Dr. King once said that we all have to decide whether we "will walk in the light of creative altruism or the darkness of destructive selfishness. Life's most persistent and nagging question, he said, is `what are you doing for others?’" he would quote Mark 9:35, the scripture in which Jesus of Nazareth tells James and John "...whosoever will be great among you shall be your servant; and whosoever among you will be the first shall be the servant of all." And when Martin talked about the end of his mortal life in one of his last sermons, on February 4, 1968 in the pulpit of Ebenezer Baptist Church, even then he lifted the value of service as the hallmark of a full life. "I'd like somebody to mention on that day Martin Luther King, Jr. tried to give his life serving others," he said. "I want you to say on that day, that I did try in my life...to love and serve humanity.”

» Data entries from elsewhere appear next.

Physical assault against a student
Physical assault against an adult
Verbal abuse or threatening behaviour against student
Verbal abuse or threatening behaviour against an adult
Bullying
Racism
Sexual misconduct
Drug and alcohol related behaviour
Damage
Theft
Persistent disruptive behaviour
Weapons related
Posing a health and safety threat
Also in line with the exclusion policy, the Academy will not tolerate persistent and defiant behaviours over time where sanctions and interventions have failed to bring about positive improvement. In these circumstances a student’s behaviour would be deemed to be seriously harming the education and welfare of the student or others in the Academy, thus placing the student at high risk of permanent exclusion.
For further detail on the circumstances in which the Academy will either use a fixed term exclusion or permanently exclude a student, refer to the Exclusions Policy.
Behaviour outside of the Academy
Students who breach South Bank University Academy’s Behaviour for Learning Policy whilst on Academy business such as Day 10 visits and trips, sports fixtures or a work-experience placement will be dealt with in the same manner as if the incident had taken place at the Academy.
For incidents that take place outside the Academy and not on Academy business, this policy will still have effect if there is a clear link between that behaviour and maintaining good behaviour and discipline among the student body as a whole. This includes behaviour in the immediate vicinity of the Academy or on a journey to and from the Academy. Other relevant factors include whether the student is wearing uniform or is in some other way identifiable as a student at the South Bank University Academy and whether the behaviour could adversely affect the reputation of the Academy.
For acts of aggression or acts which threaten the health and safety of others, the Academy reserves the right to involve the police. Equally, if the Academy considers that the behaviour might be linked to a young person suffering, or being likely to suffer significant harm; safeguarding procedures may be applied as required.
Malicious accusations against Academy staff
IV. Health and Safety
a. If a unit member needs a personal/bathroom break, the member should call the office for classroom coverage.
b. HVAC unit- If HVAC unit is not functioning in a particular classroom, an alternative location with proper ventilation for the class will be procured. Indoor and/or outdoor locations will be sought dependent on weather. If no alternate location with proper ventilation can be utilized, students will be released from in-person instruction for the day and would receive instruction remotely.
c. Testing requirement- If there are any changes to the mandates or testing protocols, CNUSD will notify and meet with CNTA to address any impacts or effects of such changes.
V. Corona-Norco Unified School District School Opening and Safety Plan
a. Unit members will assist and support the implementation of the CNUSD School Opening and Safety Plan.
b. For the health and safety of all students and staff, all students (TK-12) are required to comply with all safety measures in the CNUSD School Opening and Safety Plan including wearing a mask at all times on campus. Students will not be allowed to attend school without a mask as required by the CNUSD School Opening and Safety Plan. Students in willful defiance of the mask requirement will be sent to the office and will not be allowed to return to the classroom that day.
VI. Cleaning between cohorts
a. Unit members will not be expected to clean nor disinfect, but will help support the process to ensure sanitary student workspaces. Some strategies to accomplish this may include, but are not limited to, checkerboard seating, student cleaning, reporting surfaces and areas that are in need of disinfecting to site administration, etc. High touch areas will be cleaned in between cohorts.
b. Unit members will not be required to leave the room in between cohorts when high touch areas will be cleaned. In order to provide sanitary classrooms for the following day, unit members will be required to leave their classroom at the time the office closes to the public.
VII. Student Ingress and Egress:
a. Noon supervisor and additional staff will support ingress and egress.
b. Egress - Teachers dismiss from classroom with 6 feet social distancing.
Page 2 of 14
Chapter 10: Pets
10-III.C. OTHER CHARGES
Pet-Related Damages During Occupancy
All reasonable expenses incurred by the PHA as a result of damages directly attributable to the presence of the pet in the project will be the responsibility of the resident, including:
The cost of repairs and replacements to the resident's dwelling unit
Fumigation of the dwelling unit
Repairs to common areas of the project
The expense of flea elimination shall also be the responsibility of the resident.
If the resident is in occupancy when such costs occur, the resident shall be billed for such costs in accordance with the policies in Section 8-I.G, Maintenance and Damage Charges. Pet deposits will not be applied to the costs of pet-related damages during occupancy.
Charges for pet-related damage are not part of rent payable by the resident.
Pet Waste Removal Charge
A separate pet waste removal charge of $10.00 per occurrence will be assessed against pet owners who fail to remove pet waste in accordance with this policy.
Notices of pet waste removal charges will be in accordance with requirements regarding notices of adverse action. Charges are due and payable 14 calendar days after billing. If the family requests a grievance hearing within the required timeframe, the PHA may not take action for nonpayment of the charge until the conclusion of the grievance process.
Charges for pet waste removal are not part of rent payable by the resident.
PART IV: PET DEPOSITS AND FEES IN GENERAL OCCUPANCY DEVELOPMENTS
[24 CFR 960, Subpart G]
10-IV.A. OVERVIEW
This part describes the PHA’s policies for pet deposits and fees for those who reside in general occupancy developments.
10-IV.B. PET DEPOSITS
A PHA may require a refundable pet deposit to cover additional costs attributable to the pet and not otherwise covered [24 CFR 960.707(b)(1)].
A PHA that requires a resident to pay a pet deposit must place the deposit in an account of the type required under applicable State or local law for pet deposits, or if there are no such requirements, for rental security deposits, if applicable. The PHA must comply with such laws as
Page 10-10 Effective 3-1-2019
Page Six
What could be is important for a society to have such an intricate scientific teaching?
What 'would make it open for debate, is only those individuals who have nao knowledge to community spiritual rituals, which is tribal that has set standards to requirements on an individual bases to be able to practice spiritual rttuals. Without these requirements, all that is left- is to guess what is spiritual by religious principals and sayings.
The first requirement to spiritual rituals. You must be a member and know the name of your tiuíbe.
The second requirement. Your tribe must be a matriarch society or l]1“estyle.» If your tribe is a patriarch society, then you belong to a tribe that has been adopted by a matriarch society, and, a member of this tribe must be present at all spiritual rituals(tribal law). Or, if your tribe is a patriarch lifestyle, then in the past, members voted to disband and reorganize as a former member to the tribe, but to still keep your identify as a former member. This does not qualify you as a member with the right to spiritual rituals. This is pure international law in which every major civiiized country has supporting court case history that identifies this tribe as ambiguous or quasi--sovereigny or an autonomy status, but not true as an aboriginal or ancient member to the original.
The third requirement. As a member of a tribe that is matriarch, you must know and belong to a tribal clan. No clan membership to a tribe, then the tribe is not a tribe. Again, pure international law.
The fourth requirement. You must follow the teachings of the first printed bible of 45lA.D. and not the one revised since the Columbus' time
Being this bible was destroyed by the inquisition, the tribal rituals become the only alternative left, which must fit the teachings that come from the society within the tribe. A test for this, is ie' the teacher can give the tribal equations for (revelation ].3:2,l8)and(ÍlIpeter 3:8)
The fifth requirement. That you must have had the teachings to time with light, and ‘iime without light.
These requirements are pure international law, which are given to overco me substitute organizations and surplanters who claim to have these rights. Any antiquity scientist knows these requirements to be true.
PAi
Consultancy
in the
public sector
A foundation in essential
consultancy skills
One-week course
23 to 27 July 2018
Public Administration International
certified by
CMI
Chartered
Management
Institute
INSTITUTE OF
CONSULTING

We call you to commemorate this Holiday by making your personal commitment to serve humanity with the vibrant spirit of unconditional love that was his greatest strength, and which empowered all of the great victories of his leadership. And with our hearts open to this spirit of unconditional love, we can indeed achieve Dr. Martin Luther King, Jr.’s dream. May we who follow Dr. King now pledge to serve humanity, promote his teachings and carry forward his legacy.
The King Holiday and Its Conception
On August 2, 1983, the U.S. House of Representatives passed a bill creating a legal public holiday in honor of the Dr. Martin Luther King, Jr. Although there had been little discussion of the bill in the House itself and little awareness among the American public that Congress was even considering such a bill, it was immediately clear that the U.S. Senate should take up the legislation soon after the Labor Day recess.
The House had passed the King Holiday Bill by an overwhelming vote of 338-90, with significant bipartisan support (both Reps. Jack Kemp and Newt Gingrich voted for it), and the Reagan administration was indicating that the president would not veto it if it came before him. In these circumstances, most political observers seemed to think that Senate enactment and presidential signature of the bill would take place virtually unopposed; few anticipated that the battle over the King holiday in the next few weeks would be one of the most bitter congressional and public controversies of the decade.